Teenagers From the Future: Essays on the Legion of Super-Heroes edited by Timothy Callahan - To be honest, this book has been sitting on my shelves for some years now, but I can’t remember if I’ve read it before or not. That said… I have been a fan of the Legion of Super-Heroes since forever, ever since my dad showed me a comic that he’d bought, Adventure Comics #247, that had Cosmic Boy, Saturn Girl and Lightning Lad induct Superboy into the Legion (cover dated 1958). This book, edited by an obvious Legion fan, is a collection of some eighteen essays (twenty, if you count the preface and epilogue) on the Legion of Super-Heroes. These essays range from studies of specific elements (fashion, utopian architecture, homosexuality) to literary criticism of the books' various eras, sometimes exposing some very interesting, even surprising themes. One thing that shines through in the book as a whole is how the Legion is/was so often in the avant-garde of superhero comics, doing first what we have taken later for granted. It’s an interesting read, though could have used a bit more proofreading in places, but is well organized by the editor who somehow ensured the essays fit the Legion’s actual publication history. My only problem with the book is that someone with very little or no knowledge of the Legion might not be able to follow these essays.
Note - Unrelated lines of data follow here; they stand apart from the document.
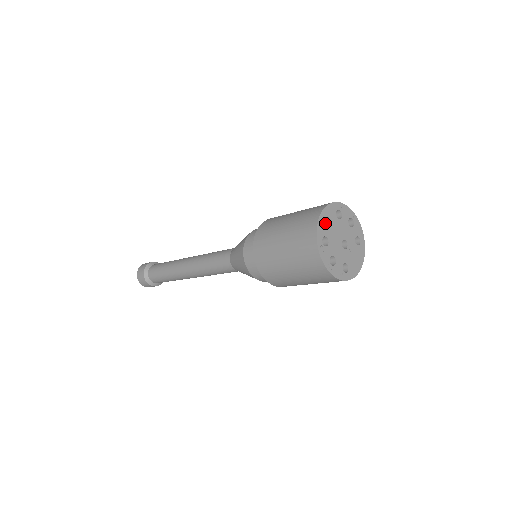
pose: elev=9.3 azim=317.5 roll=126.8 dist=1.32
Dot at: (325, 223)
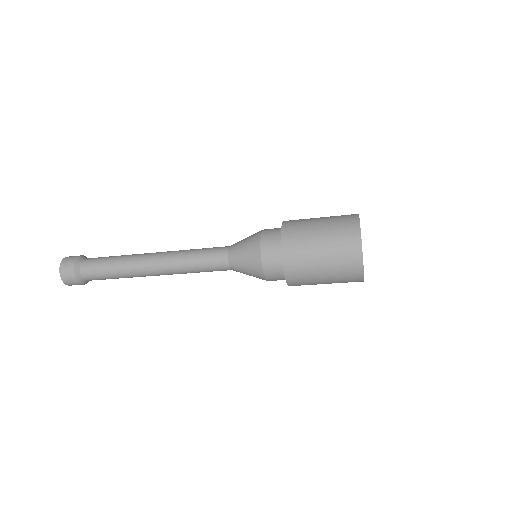
Dot at: occluded
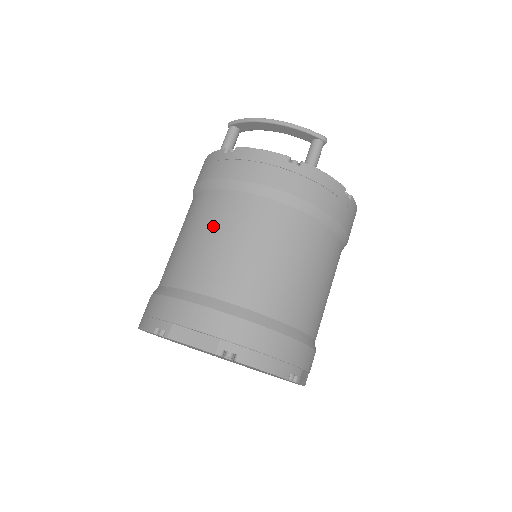
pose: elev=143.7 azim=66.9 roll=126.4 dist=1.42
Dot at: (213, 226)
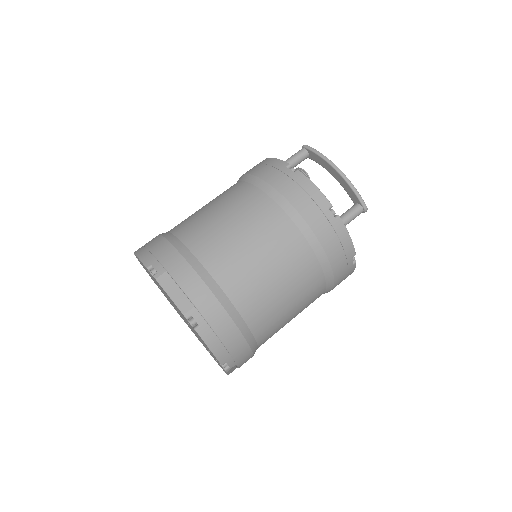
Dot at: (242, 218)
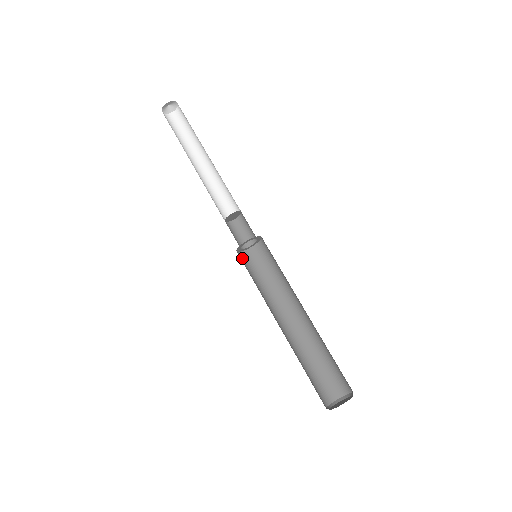
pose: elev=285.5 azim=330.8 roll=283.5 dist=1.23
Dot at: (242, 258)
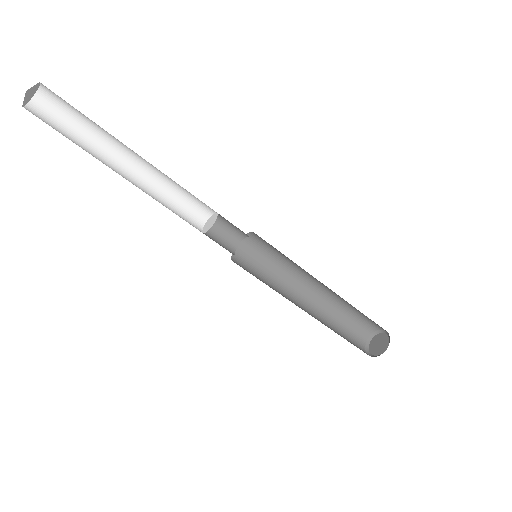
Dot at: (240, 256)
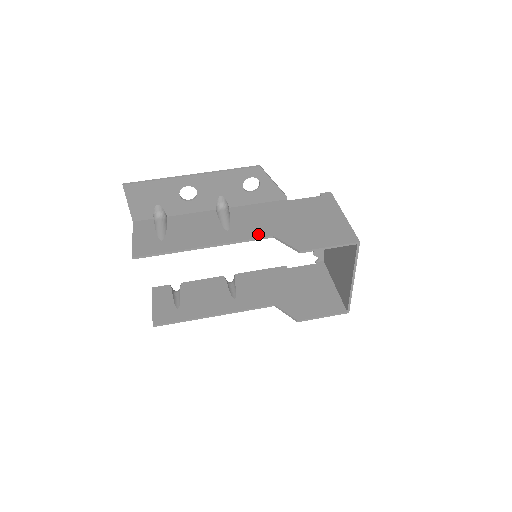
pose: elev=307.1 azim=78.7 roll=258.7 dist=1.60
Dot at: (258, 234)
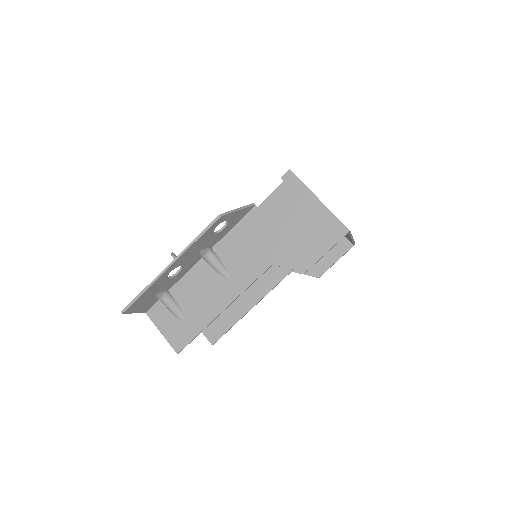
Dot at: (258, 270)
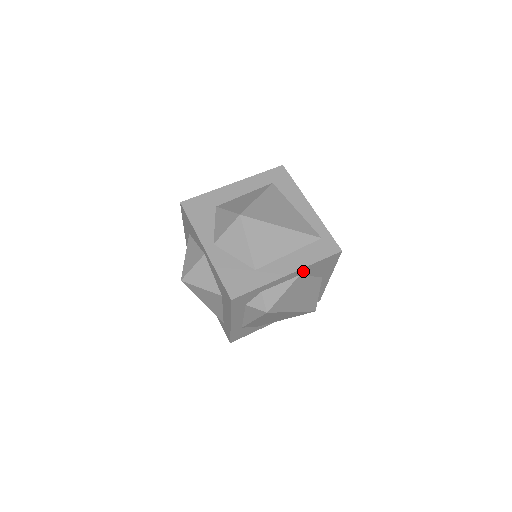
That said, it is a fascinating read and sheds much light on some aspects of the Legion of Super-Heroes and its writers and editors that many comics readers may not know about. Highly recommended.
Overall, I managed to read 12 novels, 2 RPGs and RPG product, 3 magazines, 3 comics, and 0 graphic novels in April. This brings the year total in 2019 to a set of numbers that look like this: 28 books, 6 RPGs and RPG products, 8 magazines, 83 comics, and 0 graphic novels.